## [Task goal]
Please render the lines below as a two-column CSV with the headers "text" and "answer", one row per line and its answer. Put each in a single quoted field with line breaks turned into spaces, and leave the pictures out.
....................
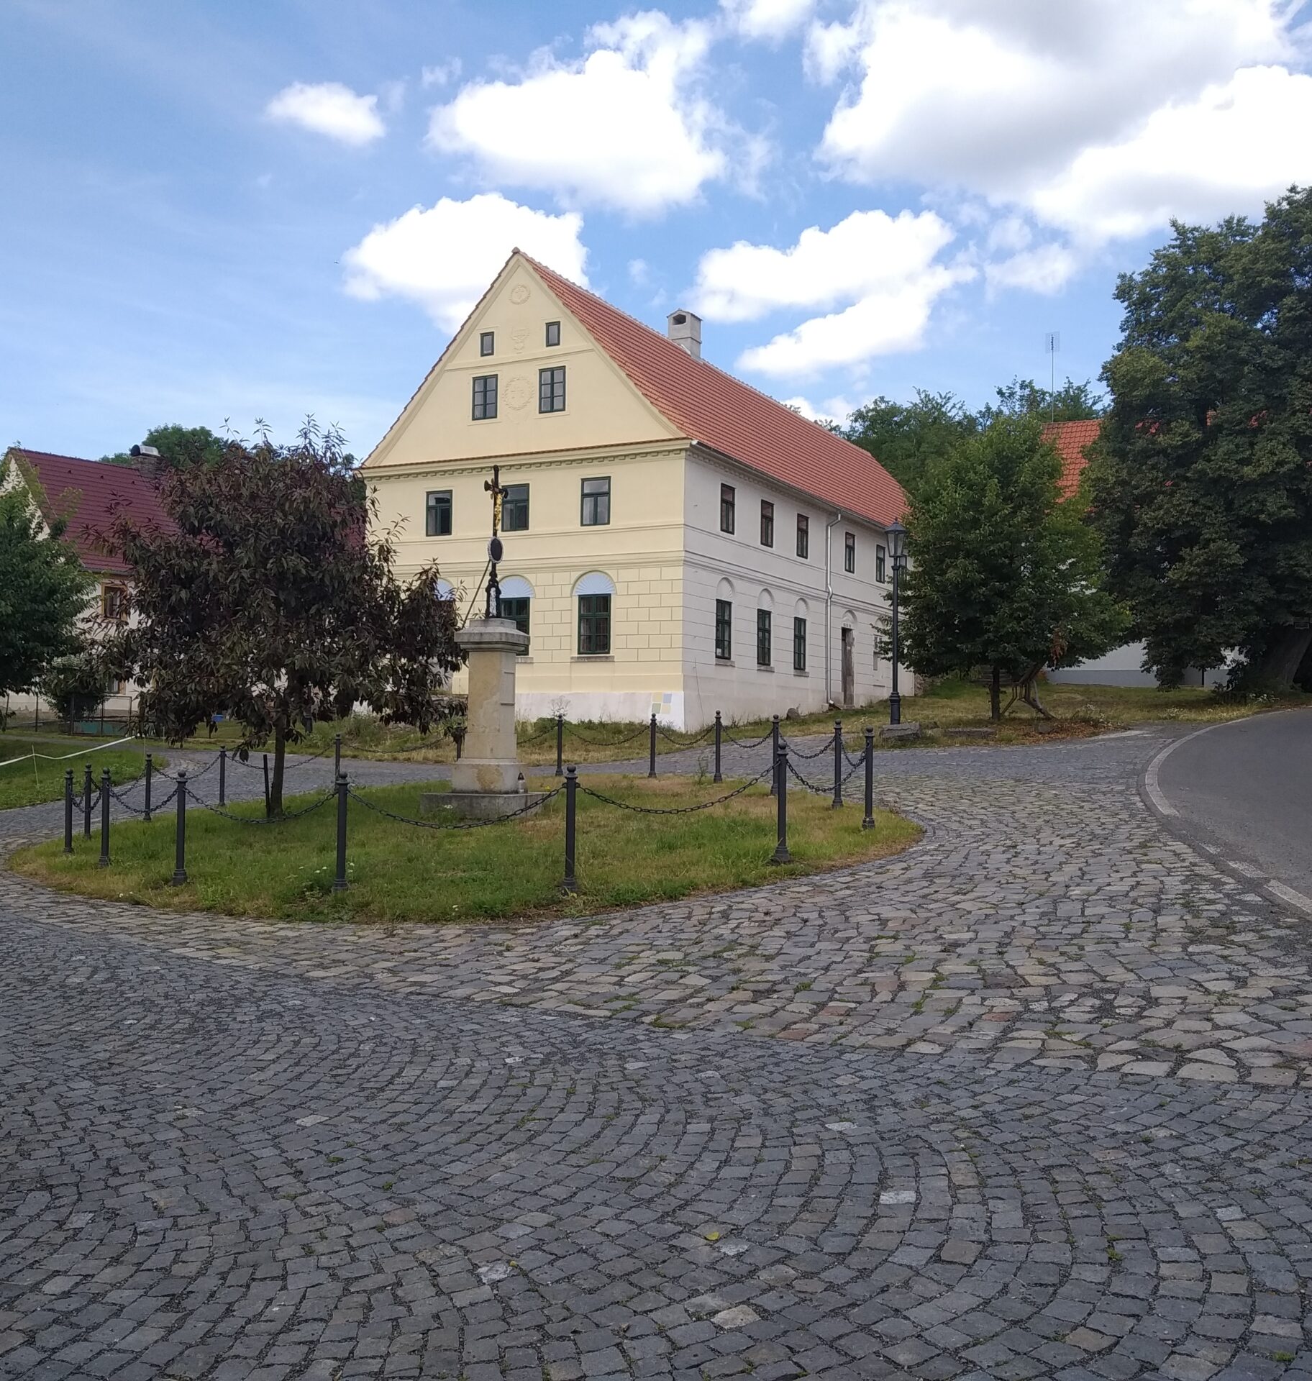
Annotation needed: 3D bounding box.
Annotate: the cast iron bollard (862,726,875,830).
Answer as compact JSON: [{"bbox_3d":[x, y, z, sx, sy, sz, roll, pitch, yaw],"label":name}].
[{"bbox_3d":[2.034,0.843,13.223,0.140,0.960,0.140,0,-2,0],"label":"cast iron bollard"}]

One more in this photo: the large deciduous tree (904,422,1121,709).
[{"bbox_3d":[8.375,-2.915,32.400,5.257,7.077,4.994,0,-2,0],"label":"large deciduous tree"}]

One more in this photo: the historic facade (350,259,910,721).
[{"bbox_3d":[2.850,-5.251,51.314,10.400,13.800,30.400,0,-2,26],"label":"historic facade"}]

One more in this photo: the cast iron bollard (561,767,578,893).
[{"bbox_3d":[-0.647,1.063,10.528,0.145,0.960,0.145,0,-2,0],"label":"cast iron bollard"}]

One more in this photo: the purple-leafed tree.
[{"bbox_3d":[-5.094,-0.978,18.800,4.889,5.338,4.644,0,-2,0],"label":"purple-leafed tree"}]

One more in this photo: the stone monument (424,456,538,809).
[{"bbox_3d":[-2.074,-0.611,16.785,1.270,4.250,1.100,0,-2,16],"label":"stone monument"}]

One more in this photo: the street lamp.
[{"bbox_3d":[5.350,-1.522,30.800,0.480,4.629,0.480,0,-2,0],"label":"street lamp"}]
....................
## [Exercise result]
text,answer
"Annotation needed: 3D bounding box. Annotate: the cast iron bollard (862,726,875,830). Answer as compact JSON: [{""bbox_3d"":[x, y, z, sx, sy, sz, roll, pitch, yaw],""label"":name}].","[{""bbox_3d"":[2.034,0.843,13.223,0.140,0.960,0.140,0,-2,0],""label"":""cast iron bollard""}]"
"One more in this photo: the large deciduous tree (904,422,1121,709).","[{""bbox_3d"":[8.375,-2.915,32.400,5.257,7.077,4.994,0,-2,0],""label"":""large deciduous tree""}]"
"One more in this photo: the historic facade (350,259,910,721).","[{""bbox_3d"":[2.850,-5.251,51.314,10.400,13.800,30.400,0,-2,26],""label"":""historic facade""}]"
"One more in this photo: the cast iron bollard (561,767,578,893).","[{""bbox_3d"":[-0.647,1.063,10.528,0.145,0.960,0.145,0,-2,0],""label"":""cast iron bollard""}]"
"One more in this photo: the purple-leafed tree.","[{""bbox_3d"":[-5.094,-0.978,18.800,4.889,5.338,4.644,0,-2,0],""label"":""purple-leafed tree""}]"
"One more in this photo: the stone monument (424,456,538,809).","[{""bbox_3d"":[-2.074,-0.611,16.785,1.270,4.250,1.100,0,-2,16],""label"":""stone monument""}]"
"One more in this photo: the street lamp.","[{""bbox_3d"":[5.350,-1.522,30.800,0.480,4.629,0.480,0,-2,0],""label"":""street lamp""}]"